◆ **TASK STATEMENT**:
Every line from the start of the records below to the line containing "Page size: 1241x1754." should be retyped exactly, that line included, and no others.

[Collected data entries]
☆ ☆ ☆ ☆ ☆

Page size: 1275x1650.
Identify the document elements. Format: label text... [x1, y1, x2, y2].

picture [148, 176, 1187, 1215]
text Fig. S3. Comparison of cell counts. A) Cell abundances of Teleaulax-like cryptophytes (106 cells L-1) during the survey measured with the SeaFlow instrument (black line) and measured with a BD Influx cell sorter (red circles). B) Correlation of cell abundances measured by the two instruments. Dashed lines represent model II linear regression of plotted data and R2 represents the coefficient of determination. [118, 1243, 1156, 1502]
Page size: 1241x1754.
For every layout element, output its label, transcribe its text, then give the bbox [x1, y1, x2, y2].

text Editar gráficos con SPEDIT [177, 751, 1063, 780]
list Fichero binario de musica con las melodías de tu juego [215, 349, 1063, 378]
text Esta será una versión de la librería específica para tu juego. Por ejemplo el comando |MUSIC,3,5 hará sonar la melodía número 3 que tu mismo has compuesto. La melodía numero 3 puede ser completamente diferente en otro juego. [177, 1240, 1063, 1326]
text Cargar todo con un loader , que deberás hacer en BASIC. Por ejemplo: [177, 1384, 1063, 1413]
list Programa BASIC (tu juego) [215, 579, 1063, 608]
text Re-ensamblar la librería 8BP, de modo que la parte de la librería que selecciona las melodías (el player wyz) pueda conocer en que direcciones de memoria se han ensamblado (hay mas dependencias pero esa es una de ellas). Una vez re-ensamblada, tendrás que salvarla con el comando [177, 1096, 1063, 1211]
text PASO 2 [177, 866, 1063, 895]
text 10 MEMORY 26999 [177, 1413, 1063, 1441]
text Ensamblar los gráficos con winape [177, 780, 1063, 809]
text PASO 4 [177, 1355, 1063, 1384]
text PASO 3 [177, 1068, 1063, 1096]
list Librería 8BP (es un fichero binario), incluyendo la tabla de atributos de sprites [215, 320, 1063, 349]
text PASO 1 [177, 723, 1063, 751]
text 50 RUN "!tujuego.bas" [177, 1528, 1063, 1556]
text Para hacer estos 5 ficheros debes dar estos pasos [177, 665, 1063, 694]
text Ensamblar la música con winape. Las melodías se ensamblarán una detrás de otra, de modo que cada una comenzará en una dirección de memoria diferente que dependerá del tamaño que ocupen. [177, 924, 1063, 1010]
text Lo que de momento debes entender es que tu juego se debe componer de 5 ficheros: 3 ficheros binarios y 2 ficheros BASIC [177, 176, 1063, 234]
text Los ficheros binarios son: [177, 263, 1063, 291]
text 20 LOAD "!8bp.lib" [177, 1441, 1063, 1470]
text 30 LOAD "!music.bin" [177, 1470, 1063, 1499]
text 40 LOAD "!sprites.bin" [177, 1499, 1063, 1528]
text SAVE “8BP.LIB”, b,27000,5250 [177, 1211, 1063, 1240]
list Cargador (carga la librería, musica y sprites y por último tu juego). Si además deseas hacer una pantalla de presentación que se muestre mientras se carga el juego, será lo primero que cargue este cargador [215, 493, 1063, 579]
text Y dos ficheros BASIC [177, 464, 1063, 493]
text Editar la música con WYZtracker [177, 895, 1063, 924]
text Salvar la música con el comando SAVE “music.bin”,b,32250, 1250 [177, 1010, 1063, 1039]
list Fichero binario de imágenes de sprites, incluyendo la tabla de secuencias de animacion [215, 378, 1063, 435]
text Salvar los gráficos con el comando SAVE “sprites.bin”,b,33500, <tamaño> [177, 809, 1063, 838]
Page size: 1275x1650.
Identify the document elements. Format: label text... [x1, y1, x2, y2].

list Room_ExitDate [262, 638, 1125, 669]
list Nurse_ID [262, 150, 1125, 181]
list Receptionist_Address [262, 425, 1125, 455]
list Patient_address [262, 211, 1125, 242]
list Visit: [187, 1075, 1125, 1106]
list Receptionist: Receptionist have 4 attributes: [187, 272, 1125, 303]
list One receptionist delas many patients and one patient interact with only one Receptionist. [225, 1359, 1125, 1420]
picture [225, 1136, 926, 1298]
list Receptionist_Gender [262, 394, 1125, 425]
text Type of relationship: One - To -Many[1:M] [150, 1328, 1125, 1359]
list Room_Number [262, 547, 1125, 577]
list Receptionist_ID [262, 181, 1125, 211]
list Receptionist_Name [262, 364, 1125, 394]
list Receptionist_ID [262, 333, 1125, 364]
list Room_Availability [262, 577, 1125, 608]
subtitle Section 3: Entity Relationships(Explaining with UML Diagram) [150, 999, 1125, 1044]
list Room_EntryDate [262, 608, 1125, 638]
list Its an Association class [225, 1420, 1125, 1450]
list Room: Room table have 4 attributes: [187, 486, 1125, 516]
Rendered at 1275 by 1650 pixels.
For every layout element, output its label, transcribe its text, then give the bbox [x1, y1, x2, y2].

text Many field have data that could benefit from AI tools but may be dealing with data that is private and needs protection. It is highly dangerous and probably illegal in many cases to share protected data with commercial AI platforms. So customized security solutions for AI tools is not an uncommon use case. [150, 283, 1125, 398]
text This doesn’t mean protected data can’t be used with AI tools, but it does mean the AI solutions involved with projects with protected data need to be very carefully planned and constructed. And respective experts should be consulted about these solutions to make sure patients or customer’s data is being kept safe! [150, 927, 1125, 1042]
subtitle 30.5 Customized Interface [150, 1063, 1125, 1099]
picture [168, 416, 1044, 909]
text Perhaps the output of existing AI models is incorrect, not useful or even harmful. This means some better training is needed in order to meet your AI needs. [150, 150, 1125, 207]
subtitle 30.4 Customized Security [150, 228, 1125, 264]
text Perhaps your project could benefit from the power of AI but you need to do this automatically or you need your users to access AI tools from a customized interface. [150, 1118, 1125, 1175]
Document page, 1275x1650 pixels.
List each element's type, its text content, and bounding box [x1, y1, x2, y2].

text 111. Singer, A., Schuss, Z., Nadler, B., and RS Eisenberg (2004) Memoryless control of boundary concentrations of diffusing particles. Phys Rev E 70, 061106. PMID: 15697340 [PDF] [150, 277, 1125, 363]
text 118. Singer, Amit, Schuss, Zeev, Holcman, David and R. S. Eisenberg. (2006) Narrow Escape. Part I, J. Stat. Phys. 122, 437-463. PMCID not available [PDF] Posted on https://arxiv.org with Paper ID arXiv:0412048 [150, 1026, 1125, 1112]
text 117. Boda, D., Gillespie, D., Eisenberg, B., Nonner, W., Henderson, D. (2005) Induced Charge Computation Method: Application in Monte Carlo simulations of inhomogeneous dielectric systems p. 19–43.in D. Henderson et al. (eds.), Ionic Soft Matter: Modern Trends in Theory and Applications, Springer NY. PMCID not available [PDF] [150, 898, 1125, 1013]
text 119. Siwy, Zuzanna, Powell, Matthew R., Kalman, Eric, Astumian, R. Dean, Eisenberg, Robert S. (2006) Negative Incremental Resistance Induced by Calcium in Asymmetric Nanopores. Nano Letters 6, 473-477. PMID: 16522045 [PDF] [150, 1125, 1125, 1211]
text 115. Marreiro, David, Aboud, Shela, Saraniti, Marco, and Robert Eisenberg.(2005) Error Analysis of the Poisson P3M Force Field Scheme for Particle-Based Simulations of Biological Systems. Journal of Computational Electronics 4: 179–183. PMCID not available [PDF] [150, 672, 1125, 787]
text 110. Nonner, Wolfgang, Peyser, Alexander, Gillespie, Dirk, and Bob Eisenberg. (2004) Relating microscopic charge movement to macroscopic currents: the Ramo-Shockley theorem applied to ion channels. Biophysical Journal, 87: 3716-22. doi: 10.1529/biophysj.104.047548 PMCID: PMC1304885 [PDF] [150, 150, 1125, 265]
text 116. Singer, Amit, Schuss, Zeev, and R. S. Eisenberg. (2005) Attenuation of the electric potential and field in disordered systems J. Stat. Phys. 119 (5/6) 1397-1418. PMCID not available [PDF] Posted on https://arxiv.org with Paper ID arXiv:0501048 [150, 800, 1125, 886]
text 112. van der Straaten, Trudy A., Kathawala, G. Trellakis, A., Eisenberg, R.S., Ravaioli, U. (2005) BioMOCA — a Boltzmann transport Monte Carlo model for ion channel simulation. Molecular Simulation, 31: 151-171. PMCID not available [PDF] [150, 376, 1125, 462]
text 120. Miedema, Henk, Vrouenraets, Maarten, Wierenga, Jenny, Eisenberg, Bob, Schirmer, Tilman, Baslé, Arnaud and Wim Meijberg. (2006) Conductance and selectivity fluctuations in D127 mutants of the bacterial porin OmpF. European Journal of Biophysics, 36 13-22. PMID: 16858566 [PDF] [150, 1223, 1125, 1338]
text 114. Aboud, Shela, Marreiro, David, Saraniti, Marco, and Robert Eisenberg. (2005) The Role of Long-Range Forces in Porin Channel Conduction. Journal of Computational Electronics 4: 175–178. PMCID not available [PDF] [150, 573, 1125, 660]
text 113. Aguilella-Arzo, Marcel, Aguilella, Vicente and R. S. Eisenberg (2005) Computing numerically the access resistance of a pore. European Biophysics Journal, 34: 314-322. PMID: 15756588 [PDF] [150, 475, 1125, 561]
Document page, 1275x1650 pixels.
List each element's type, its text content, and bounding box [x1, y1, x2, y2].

☆ ☆ ☆ ☆ ☆

◆ **REPLY**:
Page size: 1275x1650.
Identify the document elements. Format: label text... [x1, y1, x2, y2].

picture [148, 176, 1187, 1215]
text Fig. S3. Comparison of cell counts. A) Cell abundances of Teleaulax-like cryptophytes (106 cells L-1) during the survey measured with the SeaFlow instrument (black line) and measured with a BD Influx cell sorter (red circles). B) Correlation of cell abundances measured by the two instruments. Dashed lines represent model II linear regression of plotted data and R2 represents the coefficient of determination. [118, 1243, 1156, 1502]
Page size: 1241x1754.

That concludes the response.